Workplace diversity and inclusion (D&I) has become a commercial issue.
It’s now common for invitations to tender for major projects to ask about the gender and racial composition of a contractor’s workforce.
Employers with 100+ employees also must report their workforce composition by gender to a Commonwealth agency, the Workplace Gender Equality Agency. All this information is publicly available on the agency’s database.
Achieving workplace equality is obviously a good thing – but companies need to be careful not to break the law in pursuit of a good cause.
Positive discrimination is still discrimination
The quickest way to achieve diversity is to identify where your company is lacking and hire people accordingly. For example, if you have fewer women than men in certain roles, only hiring women for those roles for a time might be the quickest solution to achieve better diversity. This is often called “positive discrimination”.
But beware – this policy may be well intentioned, and would address gender inequality, but it is unlawful without a prior, formal exemption.
If a company wants to address inequality in a way that disadvantages others on the basis of a protected attribute (such as gender) it must first apply for a formal exemption to the relevant human rights commission (State, Territory or Federal).
Applying and obtaining this formal approval is quite common for companies whose business model involves positive discrimination – for example women-only gyms and retirement villages.
It is now becoming increasingly common for companies who are seeking to promote diversity and inclusion through their recruitment practices. For example, a national labour hire company recently applied for and obtained an exemption to exclusively hire women into construction industry roles in Queensland.
Steps that promote equality without disadvantaging groups usually do not require formal exemption but do have to meet strict requirements under the discrimination acts. These are known as “special measures”.
Examples of special measures in the workplace that don’t involve disadvantaging other groups include implementing better paid parental leave, publishing workplace communications in multiple languages and improving access for persons with disabilities.
Importantly, employers must consider whether an exemption is required prior to implementing strategies to improve diversity.
Asking people about their protected attributes
Discrimination laws protect people with protected attributes. Each State and Territory protects different attributes and there are some interesting ones to look out for – for example irrelevant criminal record in the Northern Territory, status as a legal sex worker in Queensland and physical features in Victoria. But, broadly the protected attributes are race, sex, age, disability and sexual orientation.

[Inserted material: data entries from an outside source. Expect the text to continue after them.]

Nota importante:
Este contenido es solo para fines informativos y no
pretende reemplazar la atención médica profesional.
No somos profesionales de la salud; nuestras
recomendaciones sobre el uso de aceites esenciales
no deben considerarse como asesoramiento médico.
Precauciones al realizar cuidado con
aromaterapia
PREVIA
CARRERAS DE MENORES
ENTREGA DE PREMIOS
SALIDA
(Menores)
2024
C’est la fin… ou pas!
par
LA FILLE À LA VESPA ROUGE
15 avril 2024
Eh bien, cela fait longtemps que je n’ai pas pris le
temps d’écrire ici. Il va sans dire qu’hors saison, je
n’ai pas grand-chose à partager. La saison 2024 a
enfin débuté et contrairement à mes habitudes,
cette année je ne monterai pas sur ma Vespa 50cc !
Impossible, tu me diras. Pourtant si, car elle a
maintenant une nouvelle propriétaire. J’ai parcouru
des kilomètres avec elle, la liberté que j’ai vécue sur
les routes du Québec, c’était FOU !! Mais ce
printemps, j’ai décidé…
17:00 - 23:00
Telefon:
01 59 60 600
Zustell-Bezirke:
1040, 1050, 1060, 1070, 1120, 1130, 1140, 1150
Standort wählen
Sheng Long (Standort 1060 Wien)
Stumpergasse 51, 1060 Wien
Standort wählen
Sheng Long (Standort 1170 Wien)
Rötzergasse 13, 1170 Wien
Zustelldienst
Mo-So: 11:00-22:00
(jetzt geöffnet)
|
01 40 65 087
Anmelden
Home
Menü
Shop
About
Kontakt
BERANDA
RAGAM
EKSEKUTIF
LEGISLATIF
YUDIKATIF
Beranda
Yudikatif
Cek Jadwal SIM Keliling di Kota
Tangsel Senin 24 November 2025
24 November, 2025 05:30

In order to promote workplace equality and diversity companies first need to understand the composition of their workforce.
The difficulty is that even asking for information about a person’s protected attributes (for example: what are your religious beliefs? Are you male, female or non-binary? Which country were you born in?) may be unlawful because that information could theoretically be used to discriminate against someone.

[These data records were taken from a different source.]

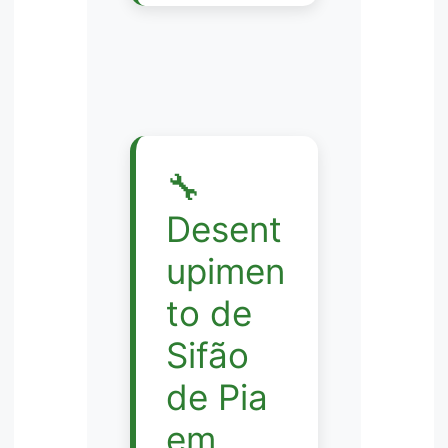
🔧
Desent
upimen
to de
Sifão
de Pia
em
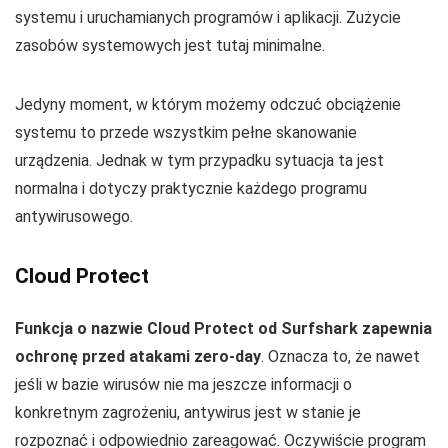
systemu i uruchamianych programów i aplikacji. Zużycie
zasobów systemowych jest tutaj minimalne.
Jedyny moment, w którym możemy odczuć obciążenie
systemu to przede wszystkim pełne skanowanie
urządzenia. Jednak w tym przypadku sytuacja ta jest
normalna i dotyczy praktycznie każdego programu
antywirusowego.
Cloud Protect
Funkcja o nazwie Cloud Protect od Surfshark zapewnia
ochronę przed atakami zero-day
. Oznacza to, że nawet
jeśli w bazie wirusów nie ma jeszcze informacji o
konkretnym zagrożeniu, antywirus jest w stanie je
rozpoznać i odpowiednio zareagować. Oczywiście program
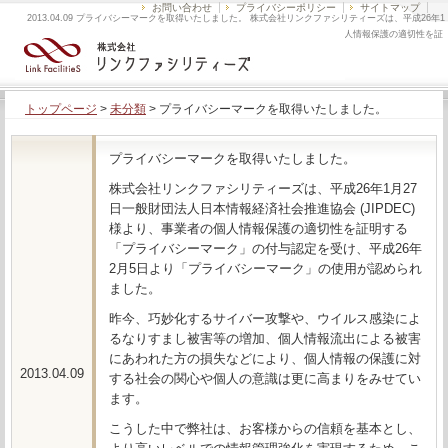
お問い合わせ
プライバシーポリシー
サイトマップ
2013.04.09 プライバシーマークを取得いたしました。 株式会社リンクファシリティーズは、平成26年1
月27日一般財団法人日本情報経済社会推進協会 (JIPDEC) 様より、事業者の個人情報保護の適切性を証
明する「 […]
トップページ
>
未分類
>
プライバシーマークを取得いたしました。
プライバシーマークを取得いたしました。
株式会社リンクファシリティーズは、平成26年1月27
日一般財団法人日本情報経済社会推進協会 (JIPDEC)
様より、事業者の個人情報保護の適切性を証明する
「プライバシーマーク」の付与認定を受け、平成26年
2月5日より「プライバシーマーク」の使用が認められ
ました。
昨今、巧妙化するサイバー攻撃や、ウイルス感染によ
るなりすまし被害等の増加、個人情報流出による被害
にあわれた方の損失などにより、個人情報の保護に対
2013.04.09
する社会の関心や個人の意識は更に高まりをみせてい
ます。
こうした中で弊社は、お客様からの信頼を基本とし、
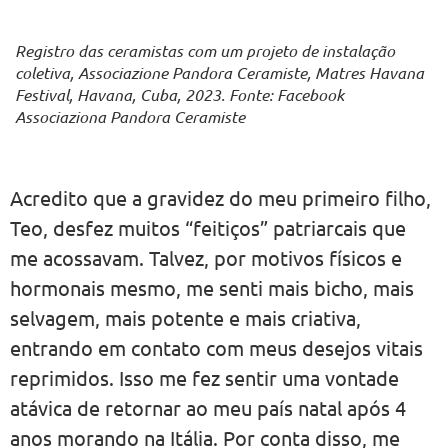
Registro das ceramistas com um projeto de instalação
coletiva, Associazione Pandora Ceramiste, Matres Havana
Festival, Havana, Cuba, 2023. Fonte: Facebook
Associaziona Pandora Ceramiste
Acredito que a gravidez do meu primeiro filho,
Teo, desfez muitos “feitiços” patriarcais que
me acossavam. Talvez, por motivos físicos e
hormonais mesmo, me senti mais bicho, mais
selvagem, mais potente e mais criativa,
entrando em contato com meus desejos vitais
reprimidos. Isso me fez sentir uma vontade
atávica de retornar ao meu país natal após 4
anos morando na Itália. Por conta disso, me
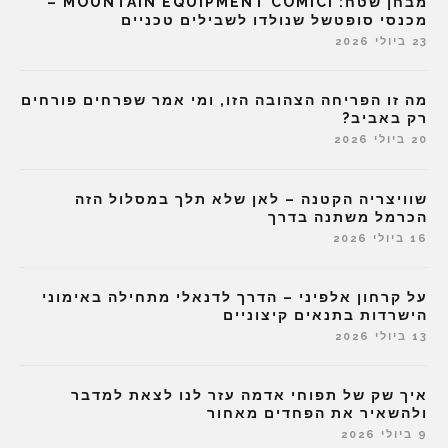
מבחן שטח: MOUNTAIN EQUIPMENT COMICI –
מכנסי סופטשל שנולדו לשבילים טכניים
23 ביולי 2026
מה זו הפריחה הצהובה הזו, ומי אמר שפרחים פורחים
רק באביב?
20 ביולי 2026
שוויצריה הקטנה – לאן שלא תלך במסלול הזה
הכרמל משתנה בדרך
16 ביולי 2026
על קרחון אלפיני – הדרך לדנאלי מתחילה באימוני
הישרדות בתנאים קיצוניים
13 ביולי 2026
איך שק של תפוחי אדמה עזר לנו לצאת למדבר
ולהשאיר את הפחדים מאחור
9 ביולי 2026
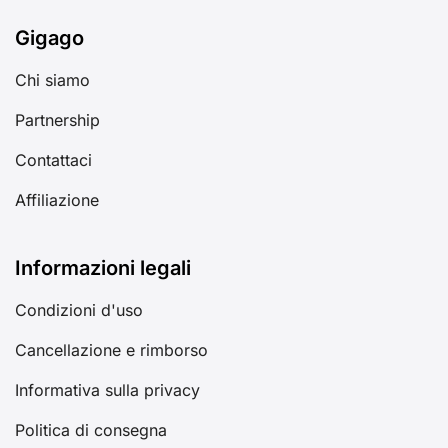
Gigago
Chi siamo
Partnership
Contattaci
Affiliazione
Informazioni legali
Condizioni d'uso
Cancellazione e rimborso
Informativa sulla privacy
Politica di consegna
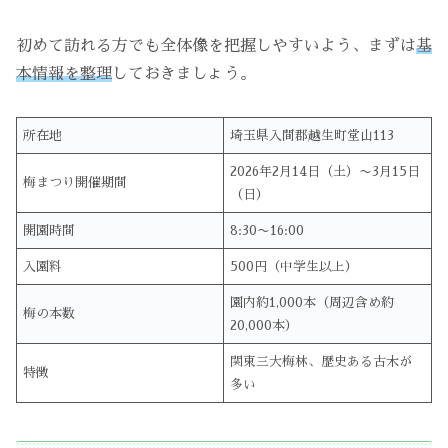
初めて訪れる方でも全体像を把握しやすいよう、まずは
基
本情報を整理
しておきましょう。
所在地
埼玉県入間郡越生町堂山113
2026年2月14日（土）〜3月15日
梅まつり開催期間
（日）
開園時間
8:30〜16:00
入園料
500円（中学生以上）
園内約1,000本（周辺含め約
梅の本数
20,000本）
関東三大梅林、歴史ある古木が
特徴
多い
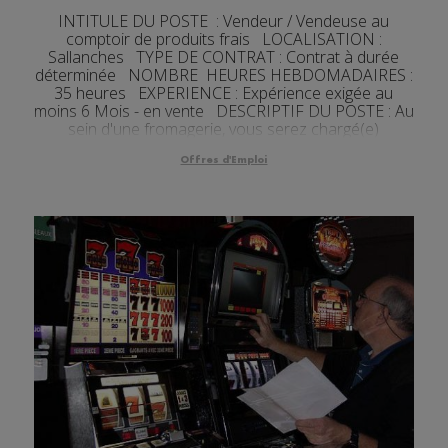
INTITULE DU POSTE : Vendeur / Vendeuse au
comptoir de produits frais LOCALISATION :
Sallanches TYPE DE CONTRAT : Contrat à durée
déterminée NOMBRE HEURES HEBDOMADAIRES :
35 heures EXPERIENCE : Expérience exigée au
moins 6 Mois - en vente DESCRIPTIF DU POSTE : Au
sein d'une fromagerie, vous serez chargé(e)
d'accueillir les clients e...
Offres d'Emploi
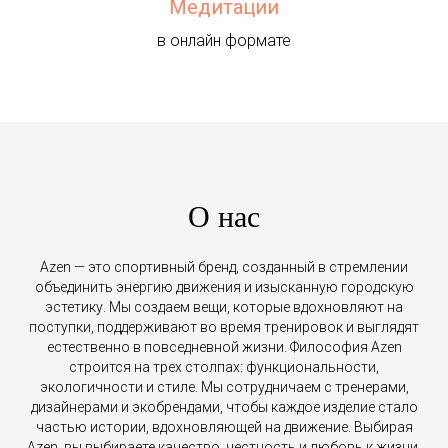
Медитации
в онлайн формате
О нас
Azen — это спортивный бренд, созданный в стремлении
объединить энергию движения и изысканную городскую
эстетику. Мы создаем вещи, которые вдохновляют на
поступки, поддерживают во время тренировок и выглядят
естественно в повседневной жизни. Философия Azen
строится на трех столпах: функциональности,
экологичности и стиле. Мы сотрудничаем с тренерами,
дизайнерами и экобрендами, чтобы каждое изделие стало
частью истории, вдохновляющей на движение. Выбирая
Azen, вы выбираете качество, честность и любовь к жизни.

In Queensland, Victoria, the Northern Territory and New South Wales, asking someone about their protected attributes is presumed unlawful unless the company can prove the information was reasonably required for a purpose that does not involve discrimination.
If the company is requesting the information to implement positive discrimination, that request will be unlawful unless it has applied for and obtained an exemption as outlined above.
If you plan to ask your employees about their protected attributes, it is best to first nail down why you are asking that question and whether the request is lawful in your State/Territory.
What about the Privacy Act?
Employers who collect information about their employees’ protected attributes have to comply with the Privacy Act, unless the information is completely anonymous.
Private sector employers usually don’t have to worry about the Privacy Act because that legislation doesn’t apply to information relating to the employment of the employee – for example their contact details, taxation and superannuation details and health issues that affect their work. This is known as the “employee records exemption”.
Information about an employee’s protected attributes is unlikely to fall within the employee records exemption because it is unlikely to have a sufficient connection to their employment (unless a clear connection can be identified – such as a client requirement for a tender).
This will trigger the application of the Privacy Act with its onerous obligations relating to the collection, use and storage of the information.
The best way to avoid the application of the Privacy Act is to ensure the information you collect is completely anonymous.
D&I initiatives may be well intentioned, but they also have to be lawful. Ironically, the biggest risk may be a discrimination claim.
Key considerations are:
- Will the D&I initiative you intend to implement result in positive discrimination? If so, seek formal approval from the relevant human rights commission first.
- Before asking your workforce about their protected attributes (gender, race, religion etc.) make sure you can prove the information is reasonably required for a non-discriminatory purpose (for example, to tender for work or promote equality in ways that don’t involve positive discrimination).
- If possible, collect information about employees’ protected attributes anonymously, to avoid the application of the Privacy Act.